“As a woman I just always took it for granted that I would get married, have kids, and all would be fine.”
Former Hollyoaks actress Joanna Taylor began trying for a baby in 2003 with her husband, premiership footballer Danny Murphy. But it wasn’t long before they realised there was a problem. In this frank account she shares her long struggle to conceive and her delight at their ‘miracle’ baby.
Want to know what you can do to help families affected by childhood cancer? Joanna Taylor is a proud supporter of Yummy Mummy Week 2010 – find out more here.
“We hadn’t been together that long when we started trying,” Joanna recalls. “But I’d stopped taking the pill in the new year and was thinking that this would be a lovely birthday present for Danny. I had dreamed of giving him a positive test result in March, but March came and went, and in early autumn I went to see Danny’s doctor, who referred me to a specialist and that got the ball rolling.”
Frustratingly, nothing appeared to be wrong. “I had blood tests and a laparoscopy and everything was fine,” she says. “There was no endometriosis, and no PCOS, so I went on Clomid for six months and then did one course of IUI.
Feeling the pressure
The strain began to show. “At at that point it was ruling my life,” she continues. Danny was away so much of the time, so when he was around I wouldn’t even go away with friends or family if I knew I would ovulate at that time. I was obsessed about missing even one month. And when it comes to sex any romance really goes out of the window – you don’t really care how, when or why, which is horrible when you’re young and that’s taken away – I was pretty obsessive.”

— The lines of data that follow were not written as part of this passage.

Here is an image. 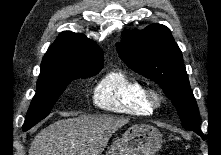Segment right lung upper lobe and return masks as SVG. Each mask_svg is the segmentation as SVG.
Segmentation results:
<instances>
[{"instance_id":"cb5924a9","label":"right lung upper lobe","mask_w":221,"mask_h":155,"mask_svg":"<svg viewBox=\"0 0 221 155\" xmlns=\"http://www.w3.org/2000/svg\"><path fill=\"white\" fill-rule=\"evenodd\" d=\"M101 65H103V52L95 42L82 34L65 31L49 47L43 57L41 70L61 71Z\"/></svg>"}]
</instances>
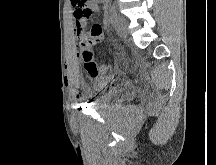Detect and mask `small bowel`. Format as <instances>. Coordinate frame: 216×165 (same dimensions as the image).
Masks as SVG:
<instances>
[{
  "instance_id": "small-bowel-1",
  "label": "small bowel",
  "mask_w": 216,
  "mask_h": 165,
  "mask_svg": "<svg viewBox=\"0 0 216 165\" xmlns=\"http://www.w3.org/2000/svg\"><path fill=\"white\" fill-rule=\"evenodd\" d=\"M98 1L99 0H87V2H85V5H76L75 7L71 0L73 6V18H74L73 36L75 40H80L81 42H84L87 39V34L85 33L84 28L87 25L90 15L99 10ZM101 1H105V0H101ZM103 24L104 26L108 24L107 17L103 19ZM85 68L87 72L90 74V76L92 77L98 76V74H96L86 66ZM80 96L81 94L77 93L76 97L78 98Z\"/></svg>"
}]
</instances>
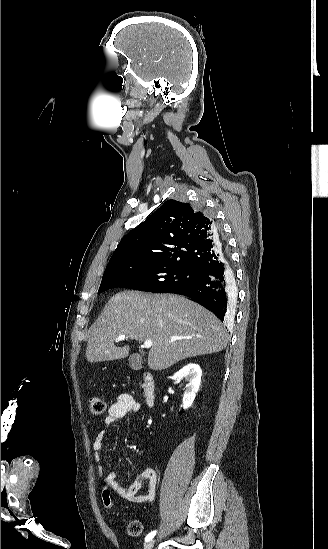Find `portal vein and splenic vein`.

Joanna, like many women, felt the pressure on her relationships as she struggled with the emotional impact of fertility treatment.
“Trying to have a baby and failing was the hardest thing me and my husband have ever gone through. I can’t have been easy to live with. Danny was brilliant, but I felt such a failure, stopping him from having the family he wanted – I really don’t know if we would have stayed together if I hadn’t conceived.”
Lifeline
Her lifeline, she says, was an internet forum where she found a network of support from other women going through the same struggle.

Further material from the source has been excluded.